Постоянные беседы с Дедом утвердили мою веру в неизменность мира.
Дед Филипп и Сервантес – вот мои первые учителя.
После «Цыганочки» я прочел еще несколько настоящих книг, среди них «Вопросы ленинизма» и «Переяславскую раду».
Теперь я был умный и не искал в книгах смысла.
Если мелькало подозрительно понятное слово, я знал, что это всего лишь недоработка. Известно ведь, что отсутствие судимости не наша заслуга, это всего лишь недоработка системы. Когда мой кореш Герка Ефремов, заикаясь, предложил на выбор любую из двух найденных им у отца книг, я не раздумывая взял верхнюю.
Не имело значения, какую берешь.
Если книга настоящая, она непонятна.
Герке достался «Железный поток» А. Серафимовича, а мне «Затерянный мир» Артура Конан-Дойла. Открыв книгу дома, я с радостью убедился в присутствии сладких и совершенно непонятных слов: биметаллизм… рупия… масонство… телегония… брахицефал… Пожалуй, только партеногенезис смутно напоминал знакомое партайнгеноссе… Не забывайте, война только что кончилась.
И вдруг – «…приземистая фигура появилась в освещенном квадрате двери.»

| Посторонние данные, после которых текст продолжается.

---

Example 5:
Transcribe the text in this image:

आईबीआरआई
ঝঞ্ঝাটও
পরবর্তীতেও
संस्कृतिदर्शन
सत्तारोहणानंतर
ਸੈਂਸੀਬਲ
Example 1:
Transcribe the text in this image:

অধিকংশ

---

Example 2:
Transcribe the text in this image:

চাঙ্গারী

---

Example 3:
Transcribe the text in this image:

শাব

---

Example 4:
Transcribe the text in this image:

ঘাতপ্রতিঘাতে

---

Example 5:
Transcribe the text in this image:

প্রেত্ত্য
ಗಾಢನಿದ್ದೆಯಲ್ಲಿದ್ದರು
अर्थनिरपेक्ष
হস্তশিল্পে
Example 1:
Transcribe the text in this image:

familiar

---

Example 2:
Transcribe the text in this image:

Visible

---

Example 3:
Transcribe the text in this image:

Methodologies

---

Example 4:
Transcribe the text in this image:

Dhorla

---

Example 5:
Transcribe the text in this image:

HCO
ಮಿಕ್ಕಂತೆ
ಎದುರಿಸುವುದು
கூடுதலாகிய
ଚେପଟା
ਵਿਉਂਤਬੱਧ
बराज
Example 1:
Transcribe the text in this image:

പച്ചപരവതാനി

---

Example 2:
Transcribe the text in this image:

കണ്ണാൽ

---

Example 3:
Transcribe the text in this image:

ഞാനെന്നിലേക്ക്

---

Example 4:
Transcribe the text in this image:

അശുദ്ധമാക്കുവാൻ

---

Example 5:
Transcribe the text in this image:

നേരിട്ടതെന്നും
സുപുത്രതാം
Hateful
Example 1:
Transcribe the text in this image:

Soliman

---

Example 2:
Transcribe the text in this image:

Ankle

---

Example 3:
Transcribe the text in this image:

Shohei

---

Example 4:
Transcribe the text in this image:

Я как бы увидел квадратного бородатого человека. Увидел совершенно явственно. Увидел в освещенном квадрате стены.
Этого не должно было быть, но я увидел.
«…Грянул выстрел, мы услышали пронзительный вопль и через секунду – глухой стук упавшего тела.»
Я ничего не мог понять.
Передо мною открылось новое окно в мир.
«…Повыше, каждый на своем камне, восседали огромные серые самцы, похожие на иссохшие чучела». Ну, точно, увидел я. Совсем как директор нашей школы – злобное иссохшее существо, которое и самцом уже не назовешь! До меня вдруг дошла страсть репортера Мелоуна. Я осознал неистовство профессора Челленджера. И занудство профессора Саммерли тоже не показалось мне отвратительным.
Ну, а что касается лорда Джона Рокстона…
«Лорд Джон Рокстон вынул из кармана небольшую коробочку из-под пилюль и показал нам великолепно играющий бриллиант, равного которому по красоте я, пожалуй, никогда не видел.
– Вот результаты моих трудов, – сказал он. – Ювелир оценил эту кучку самое меньшее в двести тысяч фунтов. Разумеется, мы поделимся поровну. Ни на что другое я не соглашусь. Ну, Челленджер, что вы сделаете на свои пятьдесят тысяч?
– Если вы действительно настаиваете на своем великодушном решении, – сказал профессор, – то я потрачу все деньги на оборудование частного музея, о чем давно мечтаю.
– А вы, Саммерли?
– Я брошу преподавание и посвящу все свое время окончательной классификации моего собрания ископаемых мелового периода.